Kate Miriam Granger was born on October 31, 1981, and died on July 23, 2016.
She was an English geriatrician and campaigner for better patient care.
Kate was diagnosed with desmoplastic small-round-cell tumor (DSRCT), a type of sarcoma, in 2011 and subsequently started the “#hellomynameis” campaign, encouraging healthcare staff to introduce themselves to patients.
Kate also raised over £250,000 for cancer research.
Granger was originally from Huddersfield, West Yorkshire.
She studied at the University of Edinburgh, obtaining a BSc in Pharmacology in 2002 and a MBChB in 2005.
After graduation, she returned to West Yorkshire to work, obtaining a position with the Mid Yorkshire Hospitals NHS Trust, at Pinderfields Hospital, Wakefield.
In July 2011, she became ill when on holiday in California with her husband Chris Pointon.
Kate was treated in the Emergency Room in Santa Cruz when her kidneys failed.
Then after going back to Leeds and was given further tests.

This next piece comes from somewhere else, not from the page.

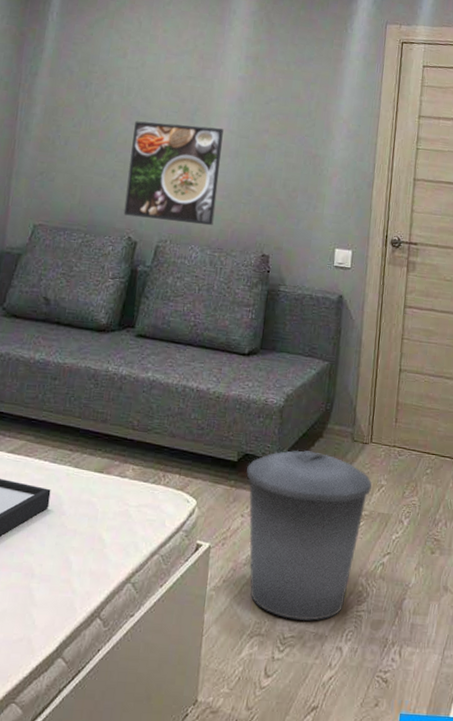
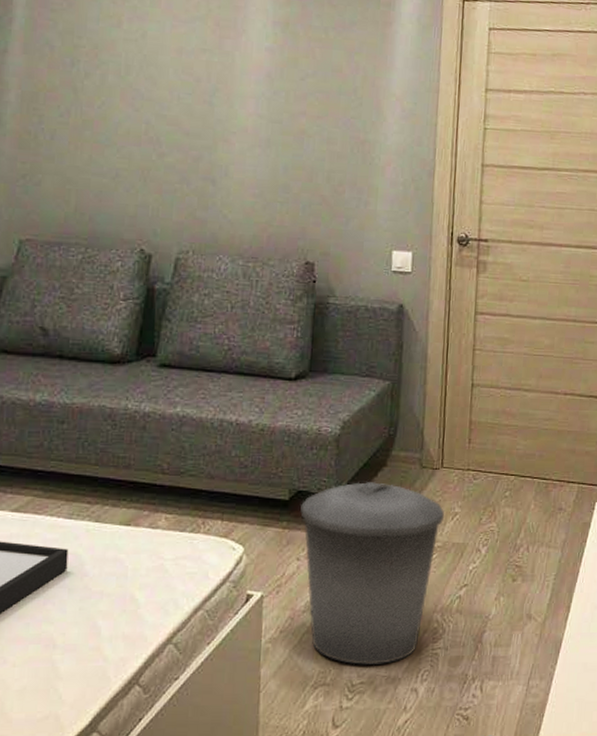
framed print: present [123,121,224,226] -> none [132,106,251,231]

When she was told the diagnosis she knew that DSRCT that had metastasized had “an utterly dismal prognosis”.
She was treated with P6 protocol chemotherapy and endured painful treatments which she described in detail in her blog “The Other Side and the Bright Side.
During 2014, the NHS England created the Kate Granger Awards for Compassionate Care.
This type of annual awards are in honour of Granger to “recognize an individual, team or organization that has made a positive difference to patient care”.
Granger was made a Member of the Most Excellent Order of the British Empire (MBE) in the 2015 New Year Honours for services to the NHS and improving care.
Her award was presented to her at Buckingham Palace by the Prince of Wales, in June 2015.
Near 2015 Kate was made an honorary Doctor of Science by London South Bank University.
Kate Granger received a special achievement award from the BMJ, in 2016, honouring her for her work on the “Hello, my name is” campaign.
Kate Granger passed away at 34 years old.